- PROMPT
Exact copies of all the lines below are required, with the pictures omitted.

[Items listed in a dataset]
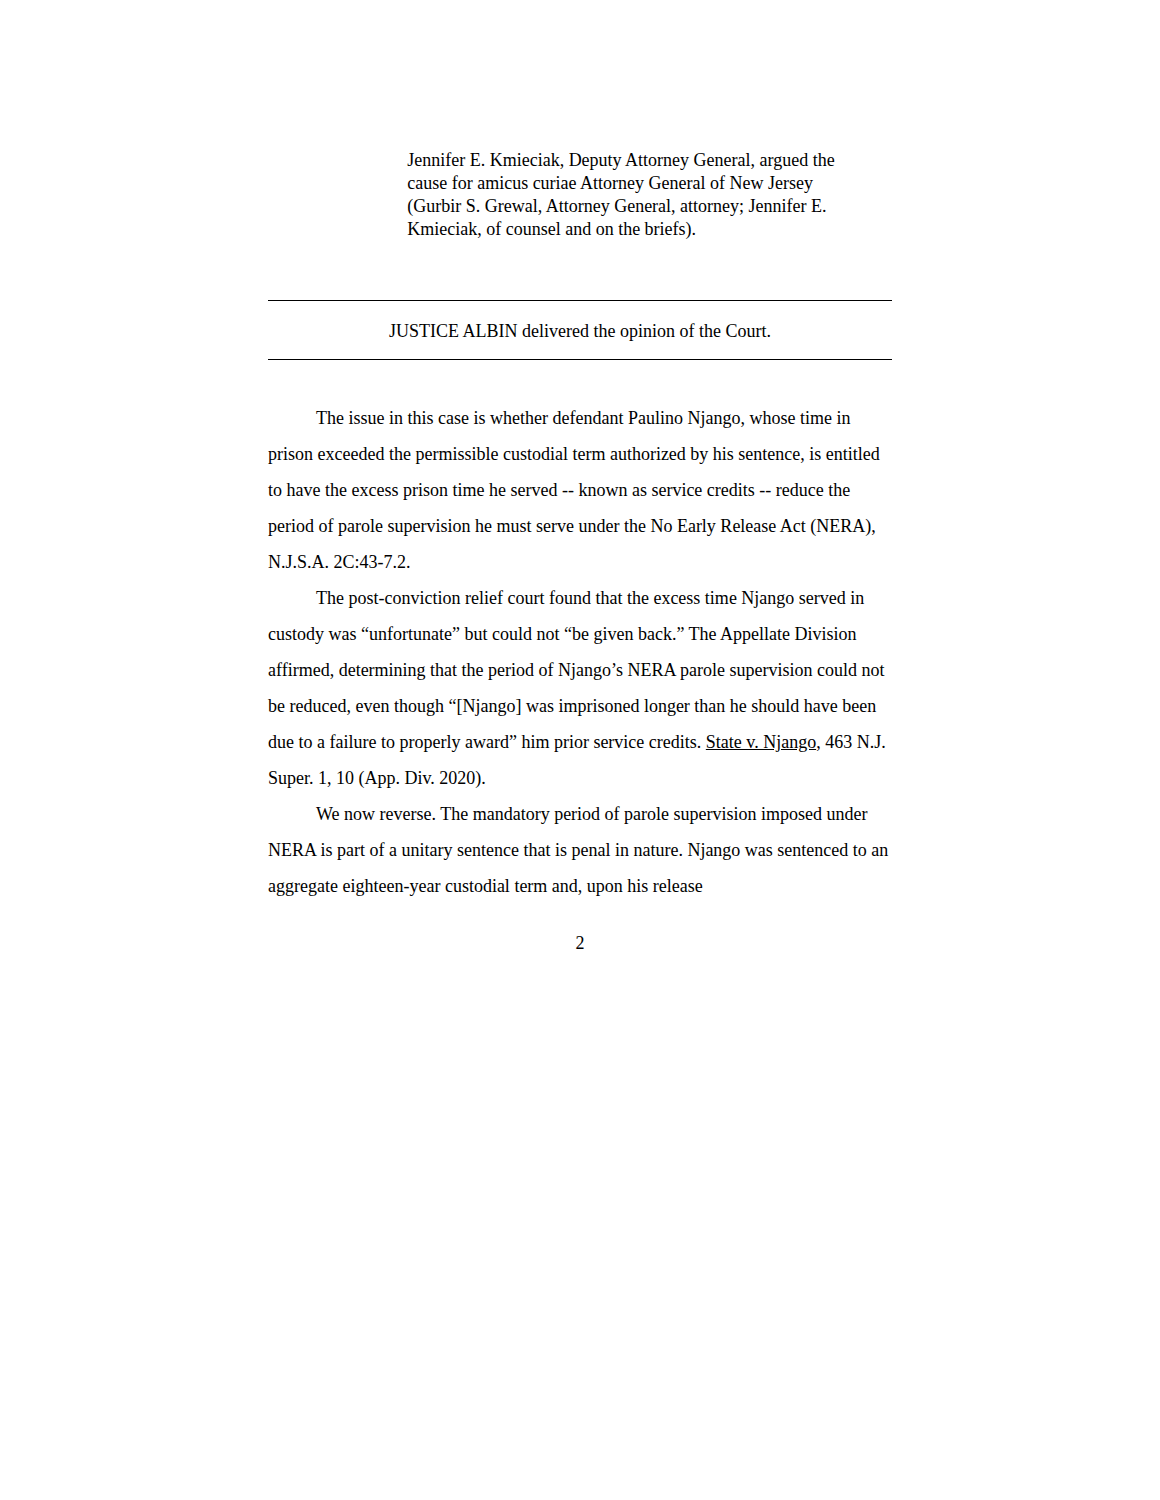Jennifer E. Kmieciak, Deputy Attorney General, argued the cause for amicus curiae Attorney General of New Jersey (Gurbir S. Grewal, Attorney General, attorney; Jennifer E. Kmieciak, of counsel and on the briefs).
JUSTICE ALBIN delivered the opinion of the Court.
The issue in this case is whether defendant Paulino Njango, whose time in prison exceeded the permissible custodial term authorized by his sentence, is entitled to have the excess prison time he served -- known as service credits -- reduce the period of parole supervision he must serve under the No Early Release Act (NERA), N.J.S.A. 2C:43-7.2.
The post-conviction relief court found that the excess time Njango served in custody was “unfortunate” but could not “be given back.” The Appellate Division affirmed, determining that the period of Njango’s NERA parole supervision could not be reduced, even though “[Njango] was imprisoned longer than he should have been due to a failure to properly award” him prior service credits. State v. Njango, 463 N.J. Super. 1, 10 (App. Div. 2020).
We now reverse. The mandatory period of parole supervision imposed under NERA is part of a unitary sentence that is penal in nature. Njango was sentenced to an aggregate eighteen-year custodial term and, upon his release
2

- RESULT BELOW
Jennifer E. Kmieciak, Deputy Attorney General, argued the cause for amicus curiae Attorney General of New Jersey (Gurbir S. Grewal, Attorney General, attorney; Jennifer E. Kmieciak, of counsel and on the briefs).
JUSTICE ALBIN delivered the opinion of the Court.
The issue in this case is whether defendant Paulino Njango, whose time in prison exceeded the permissible custodial term authorized by his sentence, is entitled to have the excess prison time he served -- known as service credits -- reduce the period of parole supervision he must serve under the No Early Release Act (NERA), N.J.S.A. 2C:43-7.2.
The post-conviction relief court found that the excess time Njango served in custody was “unfortunate” but could not “be given back.” The Appellate Division affirmed, determining that the period of Njango’s NERA parole supervision could not be reduced, even though “[Njango] was imprisoned longer than he should have been due to a failure to properly award” him prior service credits. State v. Njango, 463 N.J. Super. 1, 10 (App. Div. 2020).
We now reverse. The mandatory period of parole supervision imposed under NERA is part of a unitary sentence that is penal in nature. Njango was sentenced to an aggregate eighteen-year custodial term and, upon his release
2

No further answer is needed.